GOAL OF THE EXERCISE:
Rewrite the data from the line containing "36: (307, 226)" through the line containing "58: (1220, 488)", swapping "817" for "871" and changing nothing else.

MATERIAL TO PROCESS below:

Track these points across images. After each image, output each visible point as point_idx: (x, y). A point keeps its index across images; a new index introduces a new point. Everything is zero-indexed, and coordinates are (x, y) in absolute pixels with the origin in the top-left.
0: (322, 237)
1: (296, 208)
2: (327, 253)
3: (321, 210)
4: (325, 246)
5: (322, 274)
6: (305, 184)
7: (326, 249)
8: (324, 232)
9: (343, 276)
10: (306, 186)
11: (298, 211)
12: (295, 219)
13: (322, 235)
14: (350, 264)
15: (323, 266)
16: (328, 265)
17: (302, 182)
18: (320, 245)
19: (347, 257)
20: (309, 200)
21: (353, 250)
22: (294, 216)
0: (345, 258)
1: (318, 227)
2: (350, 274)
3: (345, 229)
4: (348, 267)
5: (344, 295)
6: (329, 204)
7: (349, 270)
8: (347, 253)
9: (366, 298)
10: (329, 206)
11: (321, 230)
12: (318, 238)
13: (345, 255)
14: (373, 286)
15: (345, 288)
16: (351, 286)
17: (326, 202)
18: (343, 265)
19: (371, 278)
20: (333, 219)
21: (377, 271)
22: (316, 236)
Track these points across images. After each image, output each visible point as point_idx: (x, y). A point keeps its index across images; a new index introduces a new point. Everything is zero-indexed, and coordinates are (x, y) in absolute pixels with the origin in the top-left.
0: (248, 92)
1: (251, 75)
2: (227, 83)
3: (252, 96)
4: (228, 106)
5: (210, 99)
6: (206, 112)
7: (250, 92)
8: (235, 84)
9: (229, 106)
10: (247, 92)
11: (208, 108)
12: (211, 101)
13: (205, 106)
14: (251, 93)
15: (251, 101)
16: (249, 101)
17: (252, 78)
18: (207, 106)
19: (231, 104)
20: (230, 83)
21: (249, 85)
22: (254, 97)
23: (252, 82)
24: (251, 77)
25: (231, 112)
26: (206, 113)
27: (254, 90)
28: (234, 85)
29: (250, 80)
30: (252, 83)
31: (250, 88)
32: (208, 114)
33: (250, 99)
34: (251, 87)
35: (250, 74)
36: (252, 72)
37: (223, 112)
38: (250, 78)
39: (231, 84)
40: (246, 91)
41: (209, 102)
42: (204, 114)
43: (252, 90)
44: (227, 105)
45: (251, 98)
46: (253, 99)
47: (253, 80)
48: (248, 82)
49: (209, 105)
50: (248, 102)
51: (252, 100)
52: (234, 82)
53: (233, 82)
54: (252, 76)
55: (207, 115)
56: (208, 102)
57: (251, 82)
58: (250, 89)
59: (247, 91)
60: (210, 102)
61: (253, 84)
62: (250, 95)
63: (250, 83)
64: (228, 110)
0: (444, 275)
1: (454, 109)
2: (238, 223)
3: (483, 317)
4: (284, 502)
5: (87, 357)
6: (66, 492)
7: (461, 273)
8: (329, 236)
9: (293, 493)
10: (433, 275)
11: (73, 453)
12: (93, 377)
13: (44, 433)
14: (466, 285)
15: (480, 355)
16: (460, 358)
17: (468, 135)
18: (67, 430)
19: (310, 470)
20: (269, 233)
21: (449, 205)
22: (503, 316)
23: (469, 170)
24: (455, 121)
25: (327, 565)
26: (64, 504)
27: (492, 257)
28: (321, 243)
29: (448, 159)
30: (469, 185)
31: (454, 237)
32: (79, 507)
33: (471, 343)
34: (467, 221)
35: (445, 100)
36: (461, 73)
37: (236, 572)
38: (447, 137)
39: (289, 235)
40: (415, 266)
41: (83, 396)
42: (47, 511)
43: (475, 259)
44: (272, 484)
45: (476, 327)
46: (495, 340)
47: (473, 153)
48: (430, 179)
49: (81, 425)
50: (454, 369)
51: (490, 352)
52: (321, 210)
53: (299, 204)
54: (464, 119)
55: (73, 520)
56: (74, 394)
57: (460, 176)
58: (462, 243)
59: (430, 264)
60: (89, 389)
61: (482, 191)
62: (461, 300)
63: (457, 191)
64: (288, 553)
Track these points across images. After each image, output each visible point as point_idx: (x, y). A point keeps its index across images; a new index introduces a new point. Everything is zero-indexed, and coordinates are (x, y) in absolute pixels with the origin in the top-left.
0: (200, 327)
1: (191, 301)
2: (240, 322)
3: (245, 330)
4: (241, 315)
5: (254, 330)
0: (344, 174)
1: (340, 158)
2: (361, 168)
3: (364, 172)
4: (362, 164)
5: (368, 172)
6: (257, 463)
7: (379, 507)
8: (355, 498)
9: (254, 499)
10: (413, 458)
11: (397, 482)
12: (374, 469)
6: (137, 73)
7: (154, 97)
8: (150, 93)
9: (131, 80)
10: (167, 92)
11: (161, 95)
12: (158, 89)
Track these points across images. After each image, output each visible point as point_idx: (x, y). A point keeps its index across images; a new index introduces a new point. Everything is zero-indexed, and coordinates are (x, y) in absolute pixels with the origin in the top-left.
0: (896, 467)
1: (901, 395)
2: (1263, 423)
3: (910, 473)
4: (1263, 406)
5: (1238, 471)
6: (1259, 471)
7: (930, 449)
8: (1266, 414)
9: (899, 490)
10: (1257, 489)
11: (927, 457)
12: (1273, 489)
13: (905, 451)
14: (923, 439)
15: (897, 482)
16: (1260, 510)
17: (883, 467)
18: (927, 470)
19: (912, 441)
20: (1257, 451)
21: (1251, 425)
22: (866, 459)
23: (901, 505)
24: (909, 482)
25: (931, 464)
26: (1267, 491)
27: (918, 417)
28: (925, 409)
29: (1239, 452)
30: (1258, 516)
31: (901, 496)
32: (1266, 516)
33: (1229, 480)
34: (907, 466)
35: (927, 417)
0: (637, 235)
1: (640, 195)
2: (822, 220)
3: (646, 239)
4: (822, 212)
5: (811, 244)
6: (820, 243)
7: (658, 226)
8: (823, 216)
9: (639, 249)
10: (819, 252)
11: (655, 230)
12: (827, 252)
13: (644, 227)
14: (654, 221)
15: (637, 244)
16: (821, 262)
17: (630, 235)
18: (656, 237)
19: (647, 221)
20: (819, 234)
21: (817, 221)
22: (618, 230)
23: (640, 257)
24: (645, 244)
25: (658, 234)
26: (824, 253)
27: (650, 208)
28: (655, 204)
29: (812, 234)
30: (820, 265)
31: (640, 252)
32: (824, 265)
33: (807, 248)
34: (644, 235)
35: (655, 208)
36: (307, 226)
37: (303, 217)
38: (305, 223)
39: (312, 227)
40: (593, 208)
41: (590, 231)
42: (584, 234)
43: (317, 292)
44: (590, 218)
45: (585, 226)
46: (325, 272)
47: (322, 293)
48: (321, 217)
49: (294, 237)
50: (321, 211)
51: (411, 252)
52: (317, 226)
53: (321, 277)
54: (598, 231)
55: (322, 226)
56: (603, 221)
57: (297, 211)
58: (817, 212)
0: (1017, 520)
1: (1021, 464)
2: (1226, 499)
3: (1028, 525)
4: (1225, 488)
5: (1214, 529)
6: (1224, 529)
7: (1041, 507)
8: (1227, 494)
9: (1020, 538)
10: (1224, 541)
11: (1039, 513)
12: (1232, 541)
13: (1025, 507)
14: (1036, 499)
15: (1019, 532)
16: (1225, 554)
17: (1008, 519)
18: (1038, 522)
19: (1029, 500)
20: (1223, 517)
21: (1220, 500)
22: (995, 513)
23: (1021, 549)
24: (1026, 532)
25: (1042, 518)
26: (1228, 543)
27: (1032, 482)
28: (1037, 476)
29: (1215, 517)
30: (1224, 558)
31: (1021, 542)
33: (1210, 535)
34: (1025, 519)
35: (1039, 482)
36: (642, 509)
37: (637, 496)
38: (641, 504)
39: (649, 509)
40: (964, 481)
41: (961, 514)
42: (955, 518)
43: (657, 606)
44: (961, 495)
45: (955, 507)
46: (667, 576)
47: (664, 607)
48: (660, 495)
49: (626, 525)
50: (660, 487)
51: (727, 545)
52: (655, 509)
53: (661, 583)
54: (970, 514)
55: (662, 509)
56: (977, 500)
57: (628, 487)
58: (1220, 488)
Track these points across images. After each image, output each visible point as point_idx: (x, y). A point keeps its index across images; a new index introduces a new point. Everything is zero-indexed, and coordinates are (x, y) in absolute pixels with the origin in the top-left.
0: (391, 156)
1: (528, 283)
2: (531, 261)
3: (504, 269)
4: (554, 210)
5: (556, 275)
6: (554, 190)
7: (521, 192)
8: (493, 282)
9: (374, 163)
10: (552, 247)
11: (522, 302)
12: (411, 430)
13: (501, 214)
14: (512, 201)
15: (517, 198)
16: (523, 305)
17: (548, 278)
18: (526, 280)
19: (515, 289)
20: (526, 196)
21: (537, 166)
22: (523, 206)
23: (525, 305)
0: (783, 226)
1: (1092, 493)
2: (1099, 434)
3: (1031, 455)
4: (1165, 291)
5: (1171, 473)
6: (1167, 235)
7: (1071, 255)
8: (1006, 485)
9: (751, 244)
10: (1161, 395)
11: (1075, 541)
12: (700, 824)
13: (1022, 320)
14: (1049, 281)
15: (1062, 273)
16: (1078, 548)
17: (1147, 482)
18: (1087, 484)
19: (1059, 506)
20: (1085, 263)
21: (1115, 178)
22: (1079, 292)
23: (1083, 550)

End of MATERIAL TO PROCESS.

RESPONSE BOX:
36: (307, 226)
37: (303, 217)
38: (305, 223)
39: (312, 227)
40: (593, 208)
41: (590, 231)
42: (584, 234)
43: (317, 292)
44: (590, 218)
45: (585, 226)
46: (325, 272)
47: (322, 293)
48: (321, 217)
49: (294, 237)
50: (321, 211)
51: (411, 252)
52: (317, 226)
53: (321, 277)
54: (598, 231)
55: (322, 226)
56: (603, 221)
57: (297, 211)
58: (871, 212)
0: (1017, 520)
1: (1021, 464)
2: (1226, 499)
3: (1028, 525)
4: (1225, 488)
5: (1214, 529)
6: (1224, 529)
7: (1041, 507)
8: (1227, 494)
9: (1020, 538)
10: (1224, 541)
11: (1039, 513)
12: (1232, 541)
13: (1025, 507)
14: (1036, 499)
15: (1019, 532)
16: (1225, 554)
17: (1008, 519)
18: (1038, 522)
19: (1029, 500)
20: (1223, 517)
21: (1220, 500)
22: (995, 513)
23: (1021, 549)
24: (1026, 532)
25: (1042, 518)
26: (1228, 543)
27: (1032, 482)
28: (1037, 476)
29: (1215, 517)
30: (1224, 558)
31: (1021, 542)
33: (1210, 535)
34: (1025, 519)
35: (1039, 482)
36: (642, 509)
37: (637, 496)
38: (641, 504)
39: (649, 509)
40: (964, 481)
41: (961, 514)
42: (955, 518)
43: (657, 606)
44: (961, 495)
45: (955, 507)
46: (667, 576)
47: (664, 607)
48: (660, 495)
49: (626, 525)
50: (660, 487)
51: (727, 545)
52: (655, 509)
53: (661, 583)
54: (970, 514)
55: (662, 509)
56: (977, 500)
57: (628, 487)
58: (1220, 488)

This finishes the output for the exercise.